The question is published on by Tutorial Guruji team.
I provide a solution that handles operations for brick and mortar shops. My next step is to provide analytics for my customers.
As I am in the starting phase I am hoping to find a free way to do it myself instead of using third party solutions. I am not expecting a massive scale at this point but I would like to get it done right instead of running queries off the production database.
And I am thinking for performance concerns I should run the analytics queries from separate tables in the same database. A cron job will run every night to replicate the data from the production tables to the analytics tables.
Is that the proper way to do this?
The other option I have in mind is to run the analytics from a different database (as opposed to just tables).

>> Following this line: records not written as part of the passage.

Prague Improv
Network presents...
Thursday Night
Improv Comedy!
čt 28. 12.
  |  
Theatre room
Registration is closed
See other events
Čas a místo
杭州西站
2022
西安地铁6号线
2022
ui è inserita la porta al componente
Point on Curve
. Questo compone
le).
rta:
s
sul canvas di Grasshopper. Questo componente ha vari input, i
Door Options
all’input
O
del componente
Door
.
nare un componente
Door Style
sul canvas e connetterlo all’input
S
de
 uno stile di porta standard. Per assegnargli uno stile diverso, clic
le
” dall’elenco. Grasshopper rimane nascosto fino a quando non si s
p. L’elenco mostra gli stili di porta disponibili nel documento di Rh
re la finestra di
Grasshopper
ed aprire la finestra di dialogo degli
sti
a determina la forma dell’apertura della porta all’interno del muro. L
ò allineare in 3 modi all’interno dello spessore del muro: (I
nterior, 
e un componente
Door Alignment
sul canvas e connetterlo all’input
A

I am using Amazon RDS with MySQL if that makes it more convenient?
Answer
It depends on how much analytics you want to provide.
I am a DWH manager and would start off with a small (free) BI (Business Intelligence) solution.
Your production DB and analytics DB should always be separate.
- Take a look at Pentaho Data Integration (Community Edition) It’s a free ETL tool that will help you get your data from your production to your analytics database and also can perform transformation.
- check out some free reporting software like Jaspersoft to help you provide a Reporting Platform for customers (if that’s what you want, otherwise just use Excel).
- BI never wants to throw away data. If you think that your data in the analytics DB is gonna grow large (2TB +) don’t use MySQL but rather PostgreSQL. MySQL does not handle big data well.
- If you are really serious about this, read “The Datawarehouse Toolkit” by Ralph Kimball. That will set you up with some basic Data Warehouse knowledge.